Sir Keir Starmer has announced his resignation as prime minister and Labour leader, ending a premiership fatally wounded by his own Defence Investment Plan. The DIP, which defence secretary John Healey described as an insultingly small financial offer for his department, prompted Healey to resign a fortnight ago — a decision that ultimately doomed Starmer. "It was the trigger which finally doomed Starmer's premiership," the i Paper's Mark Wallace wrote.
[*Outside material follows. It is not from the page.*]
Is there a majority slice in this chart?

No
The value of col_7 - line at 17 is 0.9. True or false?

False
Scottish Labour leader Anas Sarwar, the first major party figure to call for Starmer to quit in February, said he was "proud" of their work together despite "missteps". "I will always be proud that together we got rid of the Tories after 14 years of misrule, that a Labour government helped end austerity, lifted half a million children out of poverty and secured shipbuilding on the Clyde for a generation," Sarwar told BBC Scotland News. "That's something that no-one can take away from Keir Starmer, that's a legacy he can be proud of."
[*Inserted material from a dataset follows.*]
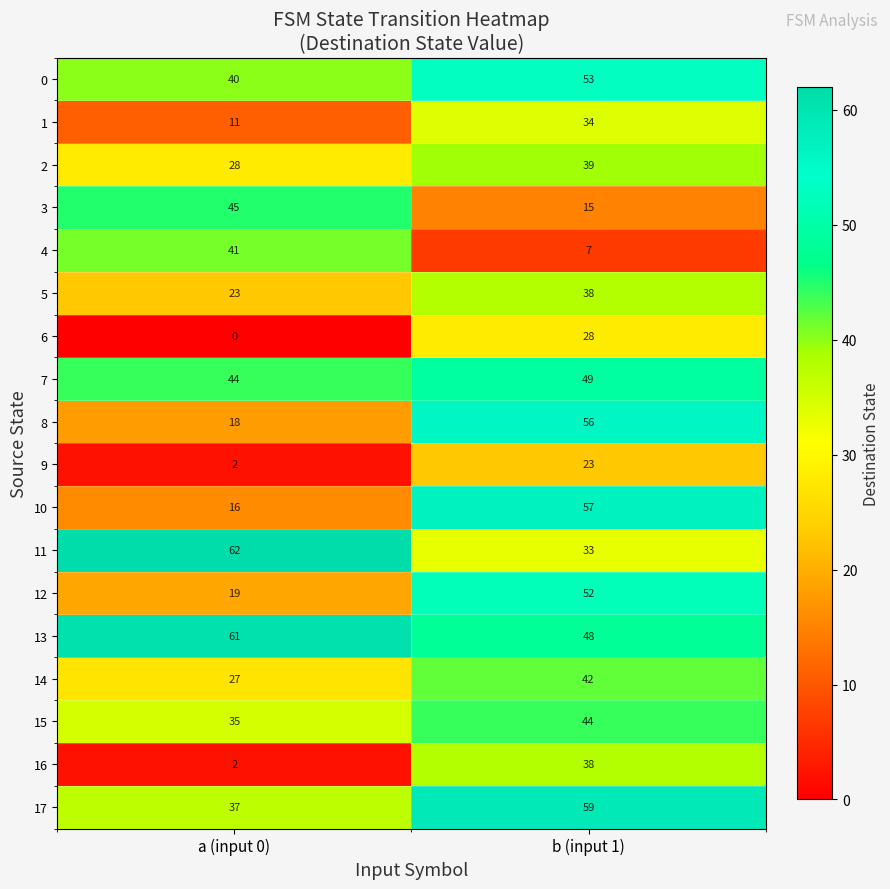

Which series has the largest total across all categories?

13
“Keir Starmer resigns after Defence Investment Plan triggers Healey's exit; Andy Burnham leads race to succeed him.”
Sarwar refused to back any potential leadership candidate, saying he would wait to see their proposals. But newly elected MP Andy Burnham, who won the Makerfield by-election, is in pole position to succeed Starmer. Burnham confirmed he will run for leader and prime minister. Cabinet ministers had rallied around Starmer when Sarwar first urged him to quit, but the subsequent Holyrood election result was poor for Scottish Labour.
Starmer will remain in office until Labour chooses a new leader, which he said would happen by the time parliament returns from recess in September — or sooner if the party gets behind one candidate without a contest. The DIP, which Starmer himself in a foreword to last year's Strategic Defence Review called "the hollowing out of our Armed Forces", had been a sticking point. Healey's resignation over the paltry financial settlement for defence was, according to Wallace, "a gift to the nation" because it exposed decades of underfunding that left troops in Iraq and Afghanistan with inadequate vehicles and equipment.
Sarwar urged the party to "move very quickly to focusing on the issues they were elected to do — and that's delivering for the great people of this country". But the question of whether Scottish Labour would have fared better if Starmer had stepped down earlier remains unresolved.